The Taxman is Coming for Big Tech!
13 June 2021
What this chart shows After nearly a decade of talks, G7 finance ministers have agreed to back a global tax reform meaning that multinationals would pay tax of at least 15% in the countries in which they operate and generate profits. A two-pillar global solution was agreed in principle to tackle the tax challenges that have arisen as a result of an increasingly globalised and digital economy.

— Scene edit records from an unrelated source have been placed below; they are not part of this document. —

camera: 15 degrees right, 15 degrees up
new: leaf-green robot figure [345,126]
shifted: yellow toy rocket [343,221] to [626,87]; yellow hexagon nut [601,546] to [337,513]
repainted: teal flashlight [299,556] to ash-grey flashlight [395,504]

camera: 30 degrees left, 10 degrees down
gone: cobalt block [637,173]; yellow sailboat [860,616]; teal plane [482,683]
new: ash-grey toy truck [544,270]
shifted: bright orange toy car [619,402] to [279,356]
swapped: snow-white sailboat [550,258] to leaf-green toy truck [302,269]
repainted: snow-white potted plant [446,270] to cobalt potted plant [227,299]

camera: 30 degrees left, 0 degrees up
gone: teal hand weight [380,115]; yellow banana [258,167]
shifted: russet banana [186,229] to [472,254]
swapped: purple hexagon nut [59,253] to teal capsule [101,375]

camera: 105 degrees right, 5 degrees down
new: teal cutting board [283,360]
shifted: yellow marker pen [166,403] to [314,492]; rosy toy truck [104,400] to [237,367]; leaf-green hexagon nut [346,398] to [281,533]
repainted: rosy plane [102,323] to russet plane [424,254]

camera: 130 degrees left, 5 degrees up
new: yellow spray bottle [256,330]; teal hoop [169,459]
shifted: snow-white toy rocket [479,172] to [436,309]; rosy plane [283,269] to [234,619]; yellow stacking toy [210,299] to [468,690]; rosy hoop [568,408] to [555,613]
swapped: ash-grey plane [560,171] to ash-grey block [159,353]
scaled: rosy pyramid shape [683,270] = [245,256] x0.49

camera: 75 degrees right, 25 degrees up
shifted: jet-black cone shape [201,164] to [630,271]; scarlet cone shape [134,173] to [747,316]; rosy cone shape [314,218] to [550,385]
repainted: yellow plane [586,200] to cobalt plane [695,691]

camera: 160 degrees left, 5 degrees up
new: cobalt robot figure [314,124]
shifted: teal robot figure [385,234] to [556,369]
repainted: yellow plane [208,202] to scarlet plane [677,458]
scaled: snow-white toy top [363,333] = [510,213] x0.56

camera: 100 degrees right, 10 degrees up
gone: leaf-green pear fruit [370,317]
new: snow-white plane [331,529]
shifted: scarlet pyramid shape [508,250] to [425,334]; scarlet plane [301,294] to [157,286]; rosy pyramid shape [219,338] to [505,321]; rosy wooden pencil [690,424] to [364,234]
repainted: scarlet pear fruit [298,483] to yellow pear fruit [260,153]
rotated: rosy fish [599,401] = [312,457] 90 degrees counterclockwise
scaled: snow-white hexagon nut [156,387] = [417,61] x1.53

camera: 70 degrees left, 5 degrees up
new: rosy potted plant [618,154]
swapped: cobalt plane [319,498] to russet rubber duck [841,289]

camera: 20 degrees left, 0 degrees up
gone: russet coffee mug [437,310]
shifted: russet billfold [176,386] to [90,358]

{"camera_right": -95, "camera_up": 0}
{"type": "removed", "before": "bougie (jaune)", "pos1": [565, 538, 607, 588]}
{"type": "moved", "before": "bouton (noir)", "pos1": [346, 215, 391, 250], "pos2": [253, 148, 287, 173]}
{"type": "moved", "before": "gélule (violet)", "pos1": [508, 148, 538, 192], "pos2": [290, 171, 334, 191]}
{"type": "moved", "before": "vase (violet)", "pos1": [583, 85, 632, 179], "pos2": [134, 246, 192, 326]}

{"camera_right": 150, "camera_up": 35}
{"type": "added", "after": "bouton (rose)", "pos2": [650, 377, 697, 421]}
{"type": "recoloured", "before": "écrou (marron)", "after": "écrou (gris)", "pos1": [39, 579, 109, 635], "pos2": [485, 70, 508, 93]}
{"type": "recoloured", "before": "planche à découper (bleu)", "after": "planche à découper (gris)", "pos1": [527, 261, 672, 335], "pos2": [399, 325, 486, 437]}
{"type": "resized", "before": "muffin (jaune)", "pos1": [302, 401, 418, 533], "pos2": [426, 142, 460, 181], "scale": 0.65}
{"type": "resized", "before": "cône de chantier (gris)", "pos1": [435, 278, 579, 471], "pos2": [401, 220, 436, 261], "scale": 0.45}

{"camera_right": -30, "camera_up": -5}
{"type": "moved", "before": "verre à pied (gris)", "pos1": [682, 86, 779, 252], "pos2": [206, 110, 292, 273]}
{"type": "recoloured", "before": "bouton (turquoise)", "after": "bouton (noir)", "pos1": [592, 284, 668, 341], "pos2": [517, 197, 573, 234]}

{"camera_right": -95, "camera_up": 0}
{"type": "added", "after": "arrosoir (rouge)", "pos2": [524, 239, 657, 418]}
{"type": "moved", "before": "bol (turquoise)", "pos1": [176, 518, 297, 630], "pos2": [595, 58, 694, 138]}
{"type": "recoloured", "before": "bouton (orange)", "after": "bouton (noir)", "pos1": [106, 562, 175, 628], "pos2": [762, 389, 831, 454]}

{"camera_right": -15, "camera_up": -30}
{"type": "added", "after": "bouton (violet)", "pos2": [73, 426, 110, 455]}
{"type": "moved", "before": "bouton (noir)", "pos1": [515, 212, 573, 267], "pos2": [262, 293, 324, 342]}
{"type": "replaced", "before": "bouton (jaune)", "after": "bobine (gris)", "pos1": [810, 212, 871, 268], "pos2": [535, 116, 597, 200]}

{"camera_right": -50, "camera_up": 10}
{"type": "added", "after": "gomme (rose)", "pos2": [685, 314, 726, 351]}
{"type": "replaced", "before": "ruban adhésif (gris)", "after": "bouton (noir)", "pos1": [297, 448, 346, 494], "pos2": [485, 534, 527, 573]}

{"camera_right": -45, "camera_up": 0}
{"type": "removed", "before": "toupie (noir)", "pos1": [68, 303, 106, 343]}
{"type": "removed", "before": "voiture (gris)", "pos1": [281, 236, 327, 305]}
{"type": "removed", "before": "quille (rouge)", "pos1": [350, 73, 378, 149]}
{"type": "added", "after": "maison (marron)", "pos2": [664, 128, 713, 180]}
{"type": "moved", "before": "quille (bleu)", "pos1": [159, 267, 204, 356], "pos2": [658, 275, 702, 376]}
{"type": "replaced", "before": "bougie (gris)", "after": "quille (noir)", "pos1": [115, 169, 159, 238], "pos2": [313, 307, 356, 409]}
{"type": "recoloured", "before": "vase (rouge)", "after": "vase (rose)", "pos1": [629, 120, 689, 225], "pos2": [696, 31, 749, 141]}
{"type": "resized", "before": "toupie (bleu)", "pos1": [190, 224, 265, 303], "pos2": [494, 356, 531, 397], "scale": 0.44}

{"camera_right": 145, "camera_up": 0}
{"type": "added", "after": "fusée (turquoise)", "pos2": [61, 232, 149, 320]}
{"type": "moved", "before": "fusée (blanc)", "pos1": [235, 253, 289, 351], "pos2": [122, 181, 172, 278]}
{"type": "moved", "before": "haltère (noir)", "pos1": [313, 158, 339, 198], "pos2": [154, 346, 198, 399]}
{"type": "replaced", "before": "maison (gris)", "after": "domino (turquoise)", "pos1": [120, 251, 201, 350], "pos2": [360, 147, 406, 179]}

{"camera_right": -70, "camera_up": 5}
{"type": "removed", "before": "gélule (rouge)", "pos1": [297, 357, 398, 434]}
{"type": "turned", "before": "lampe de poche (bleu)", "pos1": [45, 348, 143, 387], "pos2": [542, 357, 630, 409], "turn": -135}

The first pillar would require the most profitable companies to pay more in tax (at least 20% of their profits exceeding a 10% margin) in countries where they generate sales and not just where they book their profits. The second pillar sets out a global minimum corporation tax rate of 15%. The above chart shows the estimated tax revenue generated as a result of the two pillars, with pillar one bringing in between $5bn and $12bn, whilst pillar two could generate between $42bn and $70bn. The agreement will now be discussed in further detail at the G20 meeting in July to help bring other countries on board. Why this chart is relevant The first pillar seeks to address flaws that multinationals have legally exploited to avoid larger tax bills and to ensure that these large companies – especially US tech giants Amazon, Facebook, Google and Apple – pay more tax in countries where they generate revenue. A global minimum tax level established by the second pillar would prevent countries from undercutting each other to improve their relative appeal for multinationals.
It is difficult to assess the specific impact at this stage on the tech space over the long-term but it’s rational to anticipate that big tech leaders could face significantly larger tax liabilities in the future. This poses a question over future earnings and could lead to some share price nationalisation with valuation multiples already looking quite stretched.